Job item
Extract the lines starting with the one that contains "eone Else’s Chair" and ending with the one that contains "concerns about misdiagnosis and delayed", both included, and reproduce them verbatim.

Page-level text extractions
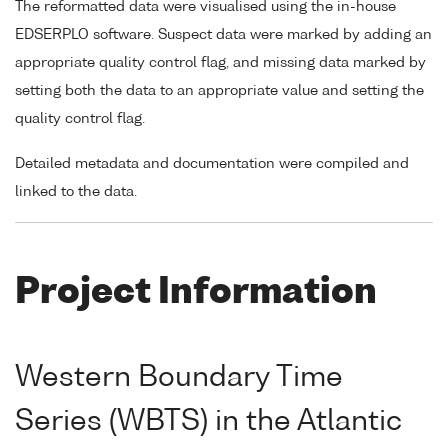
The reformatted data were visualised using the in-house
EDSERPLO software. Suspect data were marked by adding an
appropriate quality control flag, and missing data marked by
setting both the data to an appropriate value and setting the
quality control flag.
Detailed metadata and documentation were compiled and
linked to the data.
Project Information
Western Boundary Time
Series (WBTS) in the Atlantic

--

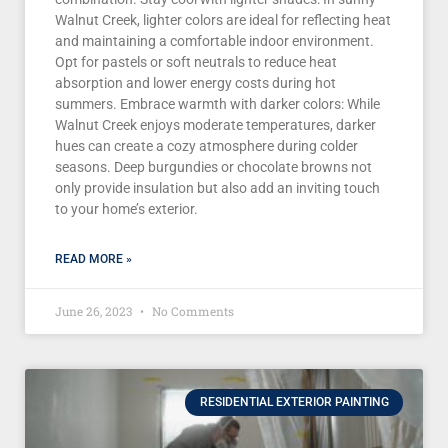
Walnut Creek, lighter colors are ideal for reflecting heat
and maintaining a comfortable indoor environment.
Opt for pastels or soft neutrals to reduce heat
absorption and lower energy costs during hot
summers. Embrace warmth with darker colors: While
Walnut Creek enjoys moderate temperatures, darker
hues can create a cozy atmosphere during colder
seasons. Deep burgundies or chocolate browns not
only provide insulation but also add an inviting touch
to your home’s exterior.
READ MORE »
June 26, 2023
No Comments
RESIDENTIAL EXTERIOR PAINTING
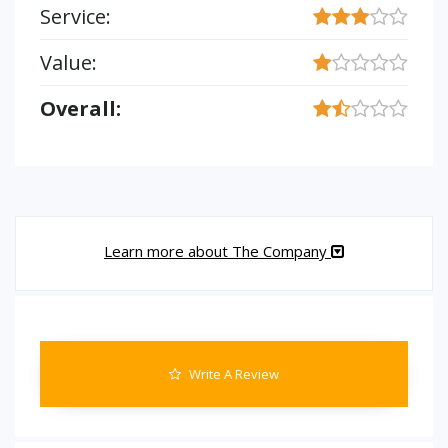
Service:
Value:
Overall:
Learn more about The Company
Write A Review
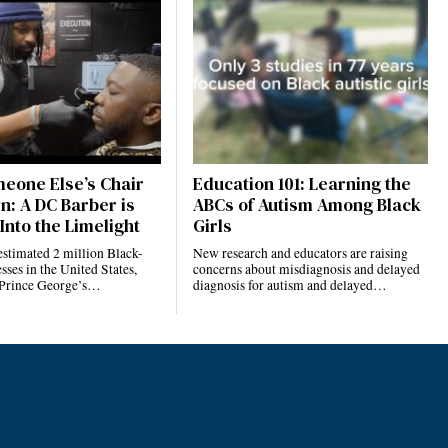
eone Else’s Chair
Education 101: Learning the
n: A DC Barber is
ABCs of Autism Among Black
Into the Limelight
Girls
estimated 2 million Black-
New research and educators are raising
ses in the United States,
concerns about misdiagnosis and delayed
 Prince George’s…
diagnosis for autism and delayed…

Response box
eone Else’s Chair
Education 101: Learning the
n: A DC Barber is
ABCs of Autism Among Black
Into the Limelight
Girls
estimated 2 million Black-
New research and educators are raising
ses in the United States,
concerns about misdiagnosis and delayed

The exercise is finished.